[AIM OF THE TASK]: All of the data should be restated word for word, with the pictures omitted.

Plain-text document sources:
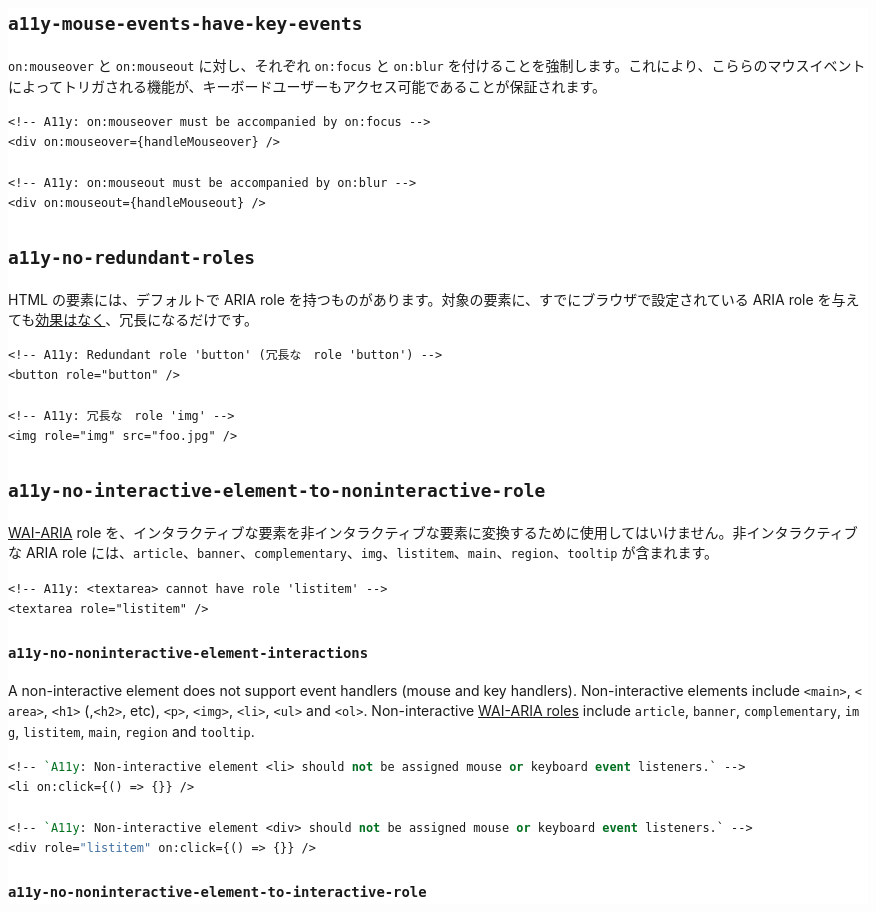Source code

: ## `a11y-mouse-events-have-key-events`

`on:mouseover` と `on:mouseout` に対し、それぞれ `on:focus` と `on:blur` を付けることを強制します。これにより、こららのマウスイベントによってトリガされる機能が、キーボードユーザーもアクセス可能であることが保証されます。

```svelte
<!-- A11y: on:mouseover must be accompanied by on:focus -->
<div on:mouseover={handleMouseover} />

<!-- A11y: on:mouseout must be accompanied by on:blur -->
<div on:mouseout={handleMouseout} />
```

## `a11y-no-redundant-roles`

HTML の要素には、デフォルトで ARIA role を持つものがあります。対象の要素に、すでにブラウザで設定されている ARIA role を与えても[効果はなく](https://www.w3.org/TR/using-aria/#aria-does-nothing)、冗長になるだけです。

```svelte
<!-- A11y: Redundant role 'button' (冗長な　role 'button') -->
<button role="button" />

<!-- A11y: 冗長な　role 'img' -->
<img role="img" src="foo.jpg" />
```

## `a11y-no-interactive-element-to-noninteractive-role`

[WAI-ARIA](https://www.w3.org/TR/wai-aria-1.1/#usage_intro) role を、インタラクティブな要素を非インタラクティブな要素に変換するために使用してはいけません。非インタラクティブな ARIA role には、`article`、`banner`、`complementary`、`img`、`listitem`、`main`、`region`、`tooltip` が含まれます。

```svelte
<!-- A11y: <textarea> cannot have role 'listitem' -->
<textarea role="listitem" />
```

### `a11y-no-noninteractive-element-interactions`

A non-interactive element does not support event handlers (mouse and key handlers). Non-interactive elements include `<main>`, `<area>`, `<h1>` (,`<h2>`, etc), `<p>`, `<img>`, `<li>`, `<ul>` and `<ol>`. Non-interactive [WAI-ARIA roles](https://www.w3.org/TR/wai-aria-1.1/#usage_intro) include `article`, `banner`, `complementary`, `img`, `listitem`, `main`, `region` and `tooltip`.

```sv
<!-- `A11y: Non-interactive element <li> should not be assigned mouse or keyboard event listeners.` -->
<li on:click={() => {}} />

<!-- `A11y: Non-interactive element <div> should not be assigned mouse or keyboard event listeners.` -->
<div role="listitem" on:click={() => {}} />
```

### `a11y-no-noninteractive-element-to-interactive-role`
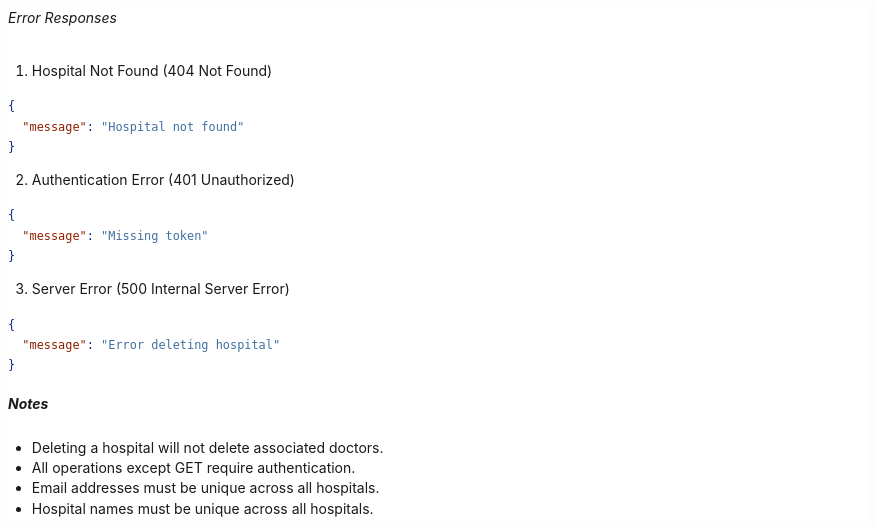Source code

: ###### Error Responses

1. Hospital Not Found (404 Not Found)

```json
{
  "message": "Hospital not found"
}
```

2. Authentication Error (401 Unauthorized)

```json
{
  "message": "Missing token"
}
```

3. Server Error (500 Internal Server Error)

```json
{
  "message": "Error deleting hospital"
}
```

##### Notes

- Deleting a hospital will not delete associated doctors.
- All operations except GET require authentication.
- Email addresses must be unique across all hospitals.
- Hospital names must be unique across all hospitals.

[EXERCISE OUTPUT]:
Source code

: ## `a11y-mouse-events-have-key-events`

`on:mouseover` と `on:mouseout` に対し、それぞれ `on:focus` と `on:blur` を付けることを強制します。これにより、こららのマウスイベントによってトリガされる機能が、キーボードユーザーもアクセス可能であることが保証されます。

```svelte
<!-- A11y: on:mouseover must be accompanied by on:focus -->
<div on:mouseover={handleMouseover} />

<!-- A11y: on:mouseout must be accompanied by on:blur -->
<div on:mouseout={handleMouseout} />
```

## `a11y-no-redundant-roles`

HTML の要素には、デフォルトで ARIA role を持つものがあります。対象の要素に、すでにブラウザで設定されている ARIA role を与えても[効果はなく](https://www.w3.org/TR/using-aria/#aria-does-nothing)、冗長になるだけです。

```svelte
<!-- A11y: Redundant role 'button' (冗長な　role 'button') -->
<button role="button" />

<!-- A11y: 冗長な　role 'img' -->
<img role="img" src="foo.jpg" />
```

## `a11y-no-interactive-element-to-noninteractive-role`

[WAI-ARIA](https://www.w3.org/TR/wai-aria-1.1/#usage_intro) role を、インタラクティブな要素を非インタラクティブな要素に変換するために使用してはいけません。非インタラクティブな ARIA role には、`article`、`banner`、`complementary`、`img`、`listitem`、`main`、`region`、`tooltip` が含まれます。

```svelte
<!-- A11y: <textarea> cannot have role 'listitem' -->
<textarea role="listitem" />
```

### `a11y-no-noninteractive-element-interactions`

A non-interactive element does not support event handlers (mouse and key handlers). Non-interactive elements include `<main>`, `<area>`, `<h1>` (,`<h2>`, etc), `<p>`, `<img>`, `<li>`, `<ul>` and `<ol>`. Non-interactive [WAI-ARIA roles](https://www.w3.org/TR/wai-aria-1.1/#usage_intro) include `article`, `banner`, `complementary`, `img`, `listitem`, `main`, `region` and `tooltip`.

```sv
<!-- `A11y: Non-interactive element <li> should not be assigned mouse or keyboard event listeners.` -->
<li on:click={() => {}} />

<!-- `A11y: Non-interactive element <div> should not be assigned mouse or keyboard event listeners.` -->
<div role="listitem" on:click={() => {}} />
```

### `a11y-no-noninteractive-element-to-interactive-role`
Source code

: ###### Error Responses

1. Hospital Not Found (404 Not Found)

```json
{
  "message": "Hospital not found"
}
```

2. Authentication Error (401 Unauthorized)

```json
{
  "message": "Missing token"
}
```

3. Server Error (500 Internal Server Error)

```json
{
  "message": "Error deleting hospital"
}
```

##### Notes

- Deleting a hospital will not delete associated doctors.
- All operations except GET require authentication.
- Email addresses must be unique across all hospitals.
- Hospital names must be unique across all hospitals.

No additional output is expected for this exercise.